* What the task requires: Somewhere below is a line with "left hip: (57, 334)" and, later, a line with "right hip: (126, 316)"; repeat those two lines and all the lines between them, exactly as they are.

* Material shown:
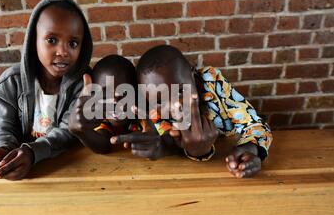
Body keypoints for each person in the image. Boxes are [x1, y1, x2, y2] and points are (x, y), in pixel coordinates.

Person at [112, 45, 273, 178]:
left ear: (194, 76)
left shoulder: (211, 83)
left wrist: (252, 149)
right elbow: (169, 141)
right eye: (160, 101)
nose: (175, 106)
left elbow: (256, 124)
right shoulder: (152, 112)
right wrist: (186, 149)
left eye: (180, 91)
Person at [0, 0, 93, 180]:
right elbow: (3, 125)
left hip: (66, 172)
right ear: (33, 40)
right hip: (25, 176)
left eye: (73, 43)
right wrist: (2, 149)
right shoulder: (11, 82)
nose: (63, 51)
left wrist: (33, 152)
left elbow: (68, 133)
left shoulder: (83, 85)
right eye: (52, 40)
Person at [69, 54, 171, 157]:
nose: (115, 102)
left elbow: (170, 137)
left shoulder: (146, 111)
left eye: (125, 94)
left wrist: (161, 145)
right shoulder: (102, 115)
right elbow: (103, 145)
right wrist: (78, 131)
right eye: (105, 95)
* * *
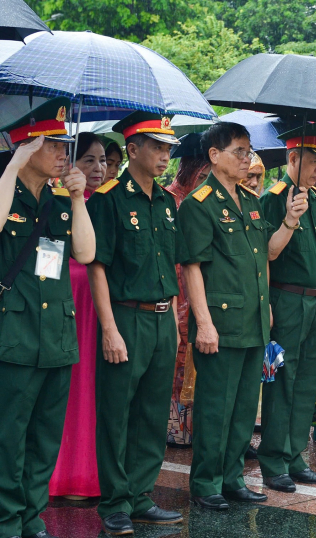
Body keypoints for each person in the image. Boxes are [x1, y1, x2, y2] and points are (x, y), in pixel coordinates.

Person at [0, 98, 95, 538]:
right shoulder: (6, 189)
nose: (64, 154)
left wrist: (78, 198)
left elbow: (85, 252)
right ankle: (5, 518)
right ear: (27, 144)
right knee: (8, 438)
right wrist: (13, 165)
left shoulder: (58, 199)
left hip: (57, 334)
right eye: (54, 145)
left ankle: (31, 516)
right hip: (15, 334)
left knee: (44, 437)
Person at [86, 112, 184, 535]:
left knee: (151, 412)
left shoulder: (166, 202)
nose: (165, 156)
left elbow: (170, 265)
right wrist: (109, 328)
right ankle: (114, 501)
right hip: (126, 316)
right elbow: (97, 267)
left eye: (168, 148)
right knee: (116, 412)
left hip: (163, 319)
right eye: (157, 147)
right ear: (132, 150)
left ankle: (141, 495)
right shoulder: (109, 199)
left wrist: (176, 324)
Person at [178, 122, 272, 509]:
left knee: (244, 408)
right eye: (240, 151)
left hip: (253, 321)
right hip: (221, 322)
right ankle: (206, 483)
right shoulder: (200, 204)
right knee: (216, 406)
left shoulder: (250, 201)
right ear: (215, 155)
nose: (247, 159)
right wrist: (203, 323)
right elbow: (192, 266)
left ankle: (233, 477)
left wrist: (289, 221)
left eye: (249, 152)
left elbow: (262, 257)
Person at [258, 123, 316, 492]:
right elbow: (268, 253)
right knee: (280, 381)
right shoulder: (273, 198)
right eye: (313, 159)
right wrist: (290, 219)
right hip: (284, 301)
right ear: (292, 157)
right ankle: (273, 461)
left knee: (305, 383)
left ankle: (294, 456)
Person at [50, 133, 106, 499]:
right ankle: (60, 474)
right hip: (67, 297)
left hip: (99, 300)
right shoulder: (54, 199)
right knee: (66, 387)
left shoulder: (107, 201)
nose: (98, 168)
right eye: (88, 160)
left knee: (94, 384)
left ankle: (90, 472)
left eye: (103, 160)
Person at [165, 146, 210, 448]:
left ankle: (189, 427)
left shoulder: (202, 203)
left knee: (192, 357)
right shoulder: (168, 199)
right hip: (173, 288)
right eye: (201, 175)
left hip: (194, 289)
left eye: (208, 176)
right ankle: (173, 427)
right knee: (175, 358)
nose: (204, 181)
---
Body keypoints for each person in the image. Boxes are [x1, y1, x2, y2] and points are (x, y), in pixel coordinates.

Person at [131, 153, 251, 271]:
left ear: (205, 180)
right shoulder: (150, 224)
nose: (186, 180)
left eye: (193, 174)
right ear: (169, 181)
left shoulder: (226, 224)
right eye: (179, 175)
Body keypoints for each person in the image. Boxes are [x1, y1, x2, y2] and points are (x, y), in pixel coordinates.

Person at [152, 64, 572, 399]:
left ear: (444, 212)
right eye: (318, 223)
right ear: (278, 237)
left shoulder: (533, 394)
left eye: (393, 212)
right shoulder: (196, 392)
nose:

* Result of this task:
left hip: (57, 334)
right eye: (54, 145)
left ankle: (31, 516)
right hip: (15, 334)
left knee: (44, 437)
Person at [86, 112, 184, 535]:
left knee: (151, 412)
left shoulder: (166, 202)
nose: (165, 156)
left elbow: (170, 265)
right wrist: (109, 328)
right ankle: (114, 501)
right hip: (126, 316)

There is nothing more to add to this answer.